Un total de cinq jeunes hommes, âgés de 17 à 24 ans, ont été mis en examen entre début avril et le 4 mai dernier. Selon un communiqué du Procureur de la République de Bordeaux, ces individus sont soupçonnés d'être impliqués dans des affaires de crypto-rapt ayant leurs racines en Haute-Garonne, tout en ayant des ramifications qui remontent jusqu'à Nîmes.
Les événements ayant conduit à ces interpellations débutent le 23 mars dernier, lorsqu'une victime est séquestrée chez elle par des hommes armés et cagoulés. Ces derniers parviennent à lui extorquer 68 000 euros en cryptomonnaies, transférés de son portefeuille à un réseau criminel. Ce type d'agression, loin d'être isolé, a récemment été pris en charge par la JIRS (Juridiction interrégionale spécialisée) de Bordeaux, tandis que la Section de Recherches de la gendarmerie de Toulouse coordinate les investigations.

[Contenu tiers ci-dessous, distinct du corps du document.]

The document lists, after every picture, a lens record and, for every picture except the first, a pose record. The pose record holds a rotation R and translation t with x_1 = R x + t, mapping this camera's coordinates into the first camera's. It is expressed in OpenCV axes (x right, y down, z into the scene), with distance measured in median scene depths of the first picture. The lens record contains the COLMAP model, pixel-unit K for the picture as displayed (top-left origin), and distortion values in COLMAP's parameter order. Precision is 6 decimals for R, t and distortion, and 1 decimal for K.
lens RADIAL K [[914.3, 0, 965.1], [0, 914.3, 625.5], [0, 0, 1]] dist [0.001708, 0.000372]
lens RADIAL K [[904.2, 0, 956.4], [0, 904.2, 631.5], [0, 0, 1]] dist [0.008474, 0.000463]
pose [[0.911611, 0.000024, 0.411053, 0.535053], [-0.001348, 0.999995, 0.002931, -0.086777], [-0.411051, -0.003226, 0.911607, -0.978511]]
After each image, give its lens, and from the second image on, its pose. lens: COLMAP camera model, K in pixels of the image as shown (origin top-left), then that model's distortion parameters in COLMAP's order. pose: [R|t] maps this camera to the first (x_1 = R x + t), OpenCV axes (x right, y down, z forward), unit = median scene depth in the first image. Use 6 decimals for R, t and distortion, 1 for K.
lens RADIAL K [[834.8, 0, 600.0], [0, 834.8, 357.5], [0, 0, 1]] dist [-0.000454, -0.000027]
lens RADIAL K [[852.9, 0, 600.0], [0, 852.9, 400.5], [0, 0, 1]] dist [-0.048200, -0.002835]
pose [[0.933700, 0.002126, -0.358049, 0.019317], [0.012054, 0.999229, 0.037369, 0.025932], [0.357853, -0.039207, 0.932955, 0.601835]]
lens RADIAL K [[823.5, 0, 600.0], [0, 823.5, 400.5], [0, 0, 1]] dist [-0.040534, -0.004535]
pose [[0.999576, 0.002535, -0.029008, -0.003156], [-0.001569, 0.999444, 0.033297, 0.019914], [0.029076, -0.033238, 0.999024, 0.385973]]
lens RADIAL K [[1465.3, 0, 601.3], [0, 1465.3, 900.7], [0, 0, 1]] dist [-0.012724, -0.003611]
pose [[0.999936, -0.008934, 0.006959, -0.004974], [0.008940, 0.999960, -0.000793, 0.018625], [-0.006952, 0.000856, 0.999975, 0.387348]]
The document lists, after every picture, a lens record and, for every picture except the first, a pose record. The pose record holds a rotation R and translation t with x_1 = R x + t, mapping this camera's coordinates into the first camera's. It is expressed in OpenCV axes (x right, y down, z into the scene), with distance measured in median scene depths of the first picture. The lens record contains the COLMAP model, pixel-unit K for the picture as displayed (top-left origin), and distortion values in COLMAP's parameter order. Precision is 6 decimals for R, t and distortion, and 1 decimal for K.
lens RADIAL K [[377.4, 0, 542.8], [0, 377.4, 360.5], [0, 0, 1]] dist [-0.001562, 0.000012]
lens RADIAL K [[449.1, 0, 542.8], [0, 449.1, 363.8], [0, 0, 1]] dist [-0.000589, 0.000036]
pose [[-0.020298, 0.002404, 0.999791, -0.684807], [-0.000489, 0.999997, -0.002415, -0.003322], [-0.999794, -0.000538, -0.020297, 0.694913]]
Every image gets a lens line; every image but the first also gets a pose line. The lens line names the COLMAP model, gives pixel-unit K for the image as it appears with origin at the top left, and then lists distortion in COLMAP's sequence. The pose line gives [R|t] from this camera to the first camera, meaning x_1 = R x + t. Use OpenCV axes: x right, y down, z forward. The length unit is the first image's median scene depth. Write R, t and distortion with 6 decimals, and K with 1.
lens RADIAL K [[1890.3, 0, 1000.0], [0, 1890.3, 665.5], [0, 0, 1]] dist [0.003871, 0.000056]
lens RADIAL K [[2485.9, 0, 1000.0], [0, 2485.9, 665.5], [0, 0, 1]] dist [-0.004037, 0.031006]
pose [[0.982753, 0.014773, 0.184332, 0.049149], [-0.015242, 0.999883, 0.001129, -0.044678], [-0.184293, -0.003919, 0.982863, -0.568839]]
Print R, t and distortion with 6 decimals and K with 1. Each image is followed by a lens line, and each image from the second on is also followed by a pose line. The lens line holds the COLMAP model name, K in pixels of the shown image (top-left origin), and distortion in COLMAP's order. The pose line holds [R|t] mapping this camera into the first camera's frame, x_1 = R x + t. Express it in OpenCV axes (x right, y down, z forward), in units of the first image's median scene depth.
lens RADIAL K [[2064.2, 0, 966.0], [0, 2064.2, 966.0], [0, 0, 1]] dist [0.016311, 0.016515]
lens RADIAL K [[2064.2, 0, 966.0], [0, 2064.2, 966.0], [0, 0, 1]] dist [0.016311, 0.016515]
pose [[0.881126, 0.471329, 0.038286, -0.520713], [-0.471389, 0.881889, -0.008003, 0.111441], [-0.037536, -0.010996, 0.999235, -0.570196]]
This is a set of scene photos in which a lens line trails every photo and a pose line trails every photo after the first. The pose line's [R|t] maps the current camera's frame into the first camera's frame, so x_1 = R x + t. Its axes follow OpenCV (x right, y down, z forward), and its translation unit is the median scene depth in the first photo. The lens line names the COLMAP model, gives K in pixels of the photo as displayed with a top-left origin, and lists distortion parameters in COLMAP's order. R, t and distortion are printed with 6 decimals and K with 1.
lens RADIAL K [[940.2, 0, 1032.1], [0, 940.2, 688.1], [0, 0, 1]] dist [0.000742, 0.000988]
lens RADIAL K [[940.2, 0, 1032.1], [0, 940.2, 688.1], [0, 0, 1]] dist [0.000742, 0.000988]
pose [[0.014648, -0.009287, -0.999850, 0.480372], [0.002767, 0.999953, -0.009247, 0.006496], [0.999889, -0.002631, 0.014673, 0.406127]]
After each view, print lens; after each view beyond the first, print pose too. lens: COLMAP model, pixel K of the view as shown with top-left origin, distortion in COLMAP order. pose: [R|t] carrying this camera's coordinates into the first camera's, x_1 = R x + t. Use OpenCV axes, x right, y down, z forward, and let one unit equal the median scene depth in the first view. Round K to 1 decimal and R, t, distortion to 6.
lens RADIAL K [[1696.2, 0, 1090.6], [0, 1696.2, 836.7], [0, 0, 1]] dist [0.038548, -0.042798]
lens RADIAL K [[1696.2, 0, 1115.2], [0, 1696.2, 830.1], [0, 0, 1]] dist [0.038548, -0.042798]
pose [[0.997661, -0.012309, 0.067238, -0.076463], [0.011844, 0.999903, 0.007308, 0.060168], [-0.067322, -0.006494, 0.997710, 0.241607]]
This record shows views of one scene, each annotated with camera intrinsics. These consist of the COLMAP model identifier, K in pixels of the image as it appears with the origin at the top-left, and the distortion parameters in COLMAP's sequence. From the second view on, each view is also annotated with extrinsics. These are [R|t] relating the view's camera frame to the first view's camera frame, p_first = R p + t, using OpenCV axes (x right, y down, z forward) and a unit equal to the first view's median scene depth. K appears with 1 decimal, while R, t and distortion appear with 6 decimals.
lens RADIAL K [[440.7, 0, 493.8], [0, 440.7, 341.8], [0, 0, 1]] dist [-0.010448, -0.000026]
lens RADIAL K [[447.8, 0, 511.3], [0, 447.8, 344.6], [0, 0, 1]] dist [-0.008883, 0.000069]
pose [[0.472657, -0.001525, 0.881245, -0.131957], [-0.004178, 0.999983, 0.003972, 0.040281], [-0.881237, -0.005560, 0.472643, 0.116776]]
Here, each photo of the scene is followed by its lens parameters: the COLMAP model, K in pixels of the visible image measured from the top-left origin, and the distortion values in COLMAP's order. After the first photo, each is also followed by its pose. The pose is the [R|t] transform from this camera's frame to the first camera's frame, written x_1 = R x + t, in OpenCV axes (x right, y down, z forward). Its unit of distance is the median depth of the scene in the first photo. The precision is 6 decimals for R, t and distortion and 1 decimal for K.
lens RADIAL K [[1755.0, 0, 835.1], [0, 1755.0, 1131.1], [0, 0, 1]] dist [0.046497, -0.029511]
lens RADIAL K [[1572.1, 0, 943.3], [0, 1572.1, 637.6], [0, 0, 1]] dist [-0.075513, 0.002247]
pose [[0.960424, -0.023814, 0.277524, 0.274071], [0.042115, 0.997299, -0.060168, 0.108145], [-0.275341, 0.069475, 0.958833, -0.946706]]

Les recherches ont rapidement conduit les enquêteurs à Nîmes. En effet, peu après le braquage, la voiture des malfaiteurs, décrite comme suspecte, était sous surveillance. Elle a été repérée à plusieurs reprises, notamment lors d'un déplacement de Marseille vers Nîmes dans la nuit du 30 au 31 mars. Quand les forces de l'ordre tentent de procéder à son contrôle, le conducteur prend la fuite, ce qui entraîne une course-poursuite. La voiture est finalement abandonnée, laissant derrière elle deux armes de guerre chargées.
Il s'avère que les individus étaient en route pour une expédition punitive violente, visant à attaquer les occupants d'un commerce à Nîmes. Au total, entre la fin mars et le début du mois de mai, les cinq jeunes interpellés ont reconnu leur participation aux événements. L'un d'eux a même affirmé avoir été recruté par la DZ Mafia, un groupe particulièrement actif dans le sud de la France. Cette enquête met en lumière non seulement l'ampleur de la criminalité liée aux cryptomonnaies, mais aussi les dangers qui en découlent pour la société.